A scrapbooked Facebook feed reveals an alternate future designed by an art hacker, a journalist, a sociologist, and a comedian.
Where did the idea come from?
Well, for a while there I maintained a conceptual Tumblr blog called The Printed Internet. Earlier this year Adrian Chen emailed me about maybe expanding its gimmick into a full-fledged Carnival of Gimmickry (not his words), as part of a larger project he was starting called Useless Press.
Pretty much from the start the idea was to make a near-future Facebook.
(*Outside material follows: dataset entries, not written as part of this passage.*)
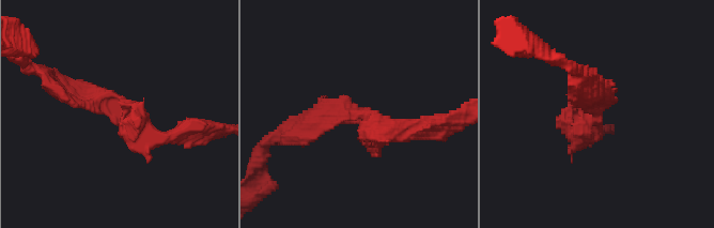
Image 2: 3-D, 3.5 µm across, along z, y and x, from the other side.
Show: em xy step 5 (tint) at (352, 112) of image 2.

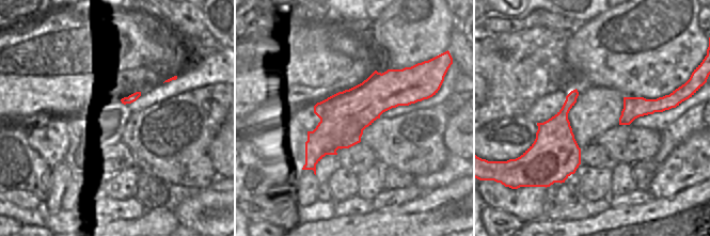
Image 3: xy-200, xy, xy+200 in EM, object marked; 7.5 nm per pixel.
Skip. It runs along (52, 87), (168, 137) in image 2; one cell here.

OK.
Show: 3d 3.5 µm at (749, 157) of image 1. Three-way junction.

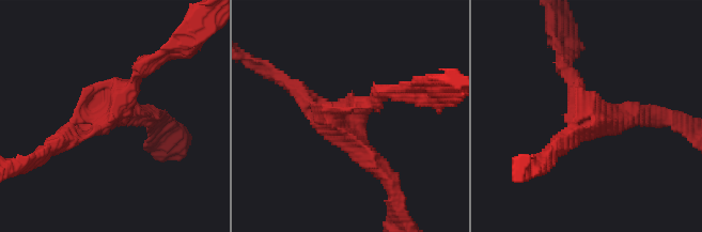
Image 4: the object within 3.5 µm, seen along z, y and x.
Show: em planes (tint) at (101, 117) of image 4. 3 arms meet here; the arms are 150, 200, 250 nm wide.

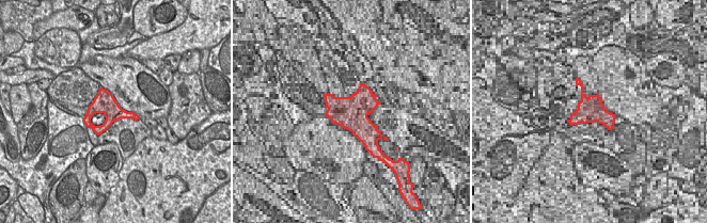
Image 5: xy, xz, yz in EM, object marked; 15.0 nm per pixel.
Skip. It runs along (567, 73), (576, 116), (641, 112) in image 4; continuous, no second cell.

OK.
Show: 3d 3.5 µm at (872, 325) of image 1. Calibre changes.

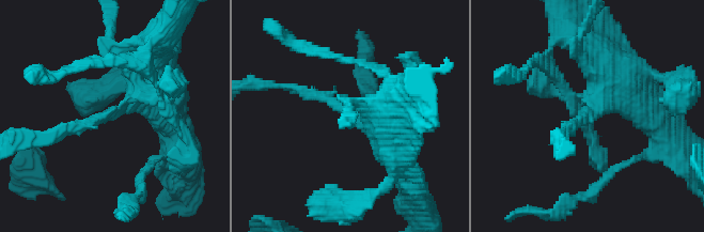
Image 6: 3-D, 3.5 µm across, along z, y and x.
Show: em xy step 5 (tint) at (589, 114) of image 6. The arms are 150, 400 nm wide; need the tissue.

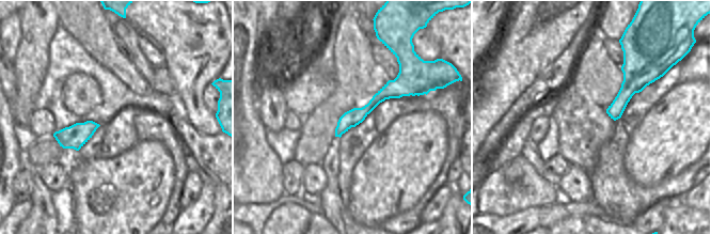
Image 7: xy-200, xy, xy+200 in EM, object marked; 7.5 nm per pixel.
Skip. It runs along (149, 65), (115, 111), (46, 137) in image 6; all the same cell.

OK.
Finish: no edits; everything doubtful was checked.

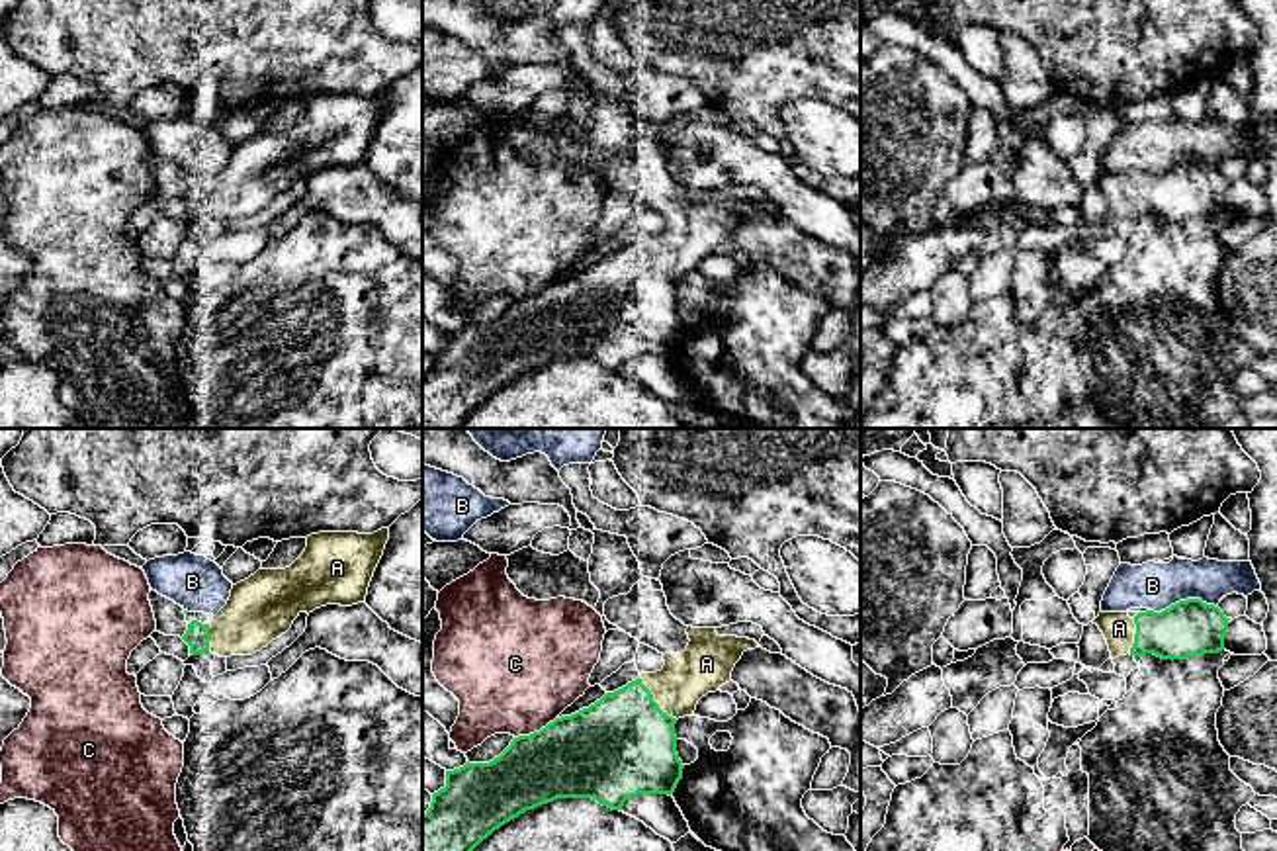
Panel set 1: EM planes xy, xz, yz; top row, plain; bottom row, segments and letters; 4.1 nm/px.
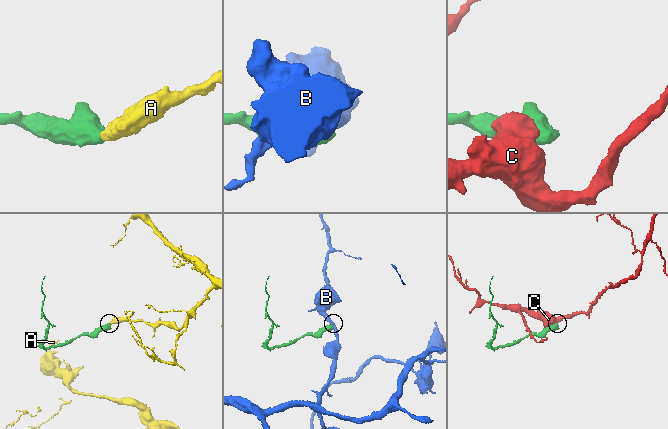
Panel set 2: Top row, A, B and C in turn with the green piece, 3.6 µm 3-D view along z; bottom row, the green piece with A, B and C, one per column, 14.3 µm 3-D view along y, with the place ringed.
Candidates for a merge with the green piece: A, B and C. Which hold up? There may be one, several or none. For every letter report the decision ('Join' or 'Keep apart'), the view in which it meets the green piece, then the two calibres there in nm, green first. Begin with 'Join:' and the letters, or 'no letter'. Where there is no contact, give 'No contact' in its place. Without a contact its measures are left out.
Join: A
A: Join. Touches green in xz. Thickness 420 nm (green) against 220 nm
B: Keep apart. Touches green in yz. Thickness 240 nm (green) against 190 nm
C: Keep apart. Touches green in xz. Thickness 360 nm (green) against 480 nm

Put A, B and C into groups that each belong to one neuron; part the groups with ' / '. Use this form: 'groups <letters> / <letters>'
groups A / B / C

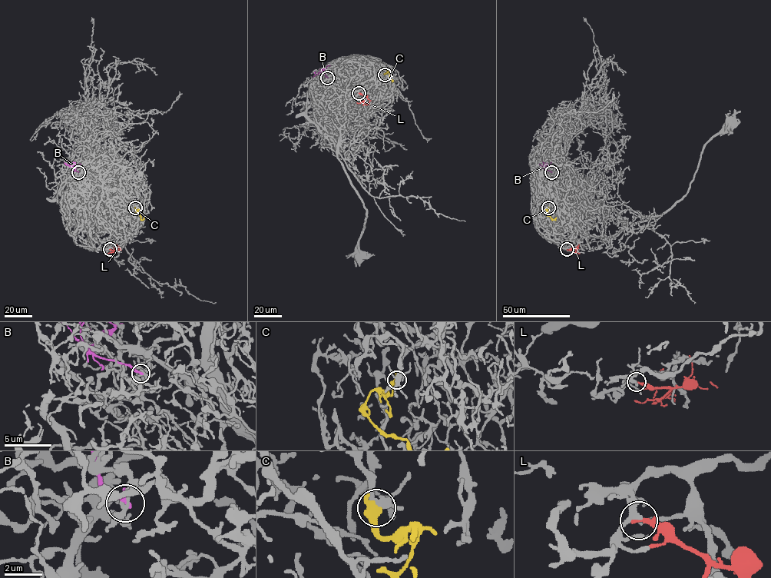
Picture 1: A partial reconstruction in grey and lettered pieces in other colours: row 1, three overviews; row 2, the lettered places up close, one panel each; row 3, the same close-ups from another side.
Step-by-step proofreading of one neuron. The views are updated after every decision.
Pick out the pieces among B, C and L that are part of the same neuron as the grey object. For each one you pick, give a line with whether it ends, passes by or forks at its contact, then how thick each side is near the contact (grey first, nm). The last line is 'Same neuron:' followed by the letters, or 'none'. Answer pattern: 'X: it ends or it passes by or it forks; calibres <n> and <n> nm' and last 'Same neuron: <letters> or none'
C: it ends; calibres 260 and 550 nm
Same neuron: C

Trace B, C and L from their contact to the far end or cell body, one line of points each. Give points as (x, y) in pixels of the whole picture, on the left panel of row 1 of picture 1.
B: (78, 172), (66, 164)
C: (135, 207), (141, 219), (143, 217)
L: (110, 249), (114, 250), (113, 251), (119, 248), (121, 250)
The difference was that originally Zuckerberg had actually died (versus fled), leaving his eight brothers to jostle for control of the company, per Zuckerberg’s will. And so I ended up spending hours and hours writing sentences like “they say Zuckerbergs can’t be tamed—that their very DNA forces them to pursue fast-paced lives of boozing and meaningless sex. Well, tell that to Bertram Zuckerberg,” or “[Seamus is] just your average down-home country Zuckerberg,” etc. Eventually the interlocking histories and feuds of this Zuckerberg clan became so complex, and so untethered from any kind of satirical ‘point,’ that it seemed wise to just abandon the concept entirely. But one of the brothers—a straight-shooting, sense-lacking Texas mattress magnate—became Buck Calhoun, Zuckerberg’s replacement as CEO in the finished version.
By the way, you know those Art of Fiction interviews? This is what I imagine they’d sound like: If The Paris Review took a break from interviewing eminent novelists to chat up the least-stable-looking person on the McDonald’s bathroom line.
Did an interview with Vice’s Creators Project, about The Data Drive. (Is it gauche to post this stuff? Let me have this, come on.)